(Raw data begins)
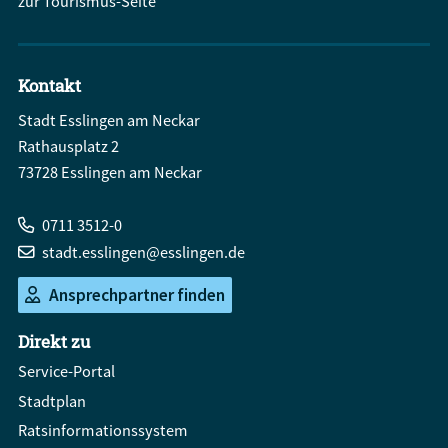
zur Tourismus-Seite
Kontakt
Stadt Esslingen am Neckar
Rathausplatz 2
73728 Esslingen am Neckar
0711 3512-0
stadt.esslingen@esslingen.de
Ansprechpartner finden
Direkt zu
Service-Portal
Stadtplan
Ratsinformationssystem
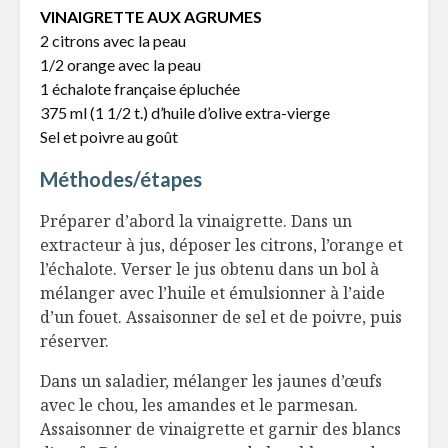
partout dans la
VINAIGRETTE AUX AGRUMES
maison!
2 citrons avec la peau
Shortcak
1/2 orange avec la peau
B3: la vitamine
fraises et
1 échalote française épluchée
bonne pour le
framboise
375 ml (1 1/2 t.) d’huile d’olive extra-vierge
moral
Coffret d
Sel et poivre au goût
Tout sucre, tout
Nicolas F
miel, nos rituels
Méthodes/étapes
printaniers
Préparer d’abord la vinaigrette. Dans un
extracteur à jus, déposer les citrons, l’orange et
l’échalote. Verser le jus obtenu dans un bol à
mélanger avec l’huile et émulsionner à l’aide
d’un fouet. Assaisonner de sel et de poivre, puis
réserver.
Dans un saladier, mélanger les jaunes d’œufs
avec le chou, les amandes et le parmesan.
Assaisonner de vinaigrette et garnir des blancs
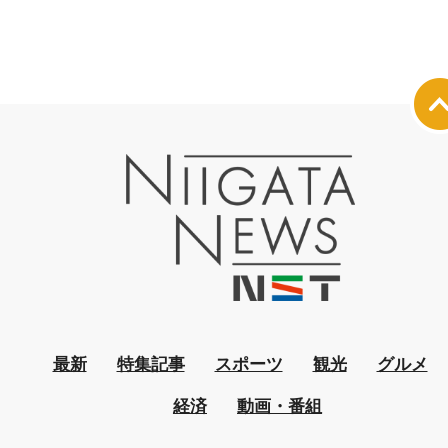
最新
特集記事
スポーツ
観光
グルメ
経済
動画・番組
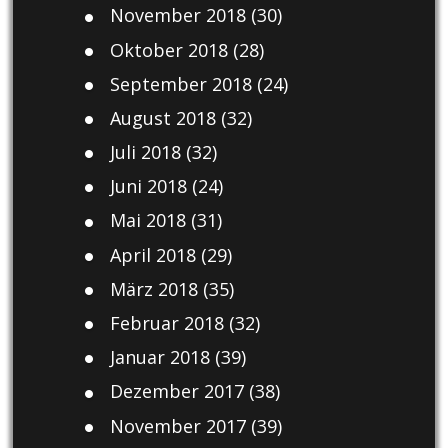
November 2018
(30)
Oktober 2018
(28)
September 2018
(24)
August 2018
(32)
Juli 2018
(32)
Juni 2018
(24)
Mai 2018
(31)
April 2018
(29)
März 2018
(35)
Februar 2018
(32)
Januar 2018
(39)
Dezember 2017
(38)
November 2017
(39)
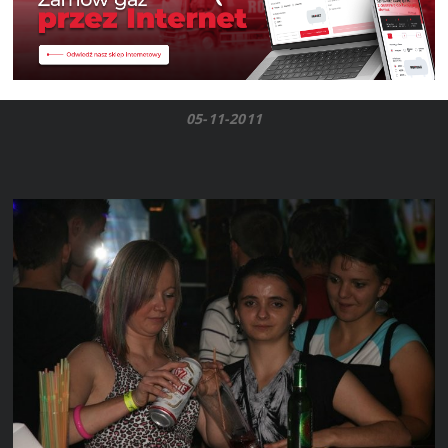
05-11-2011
(Raw data ends)
Exercise details:
Scan the listing for "citrons" and copy out each line that has it.

Answer to the exercise:
2 citrons avec la peau
extracteur à jus, déposer les citrons, l’orange et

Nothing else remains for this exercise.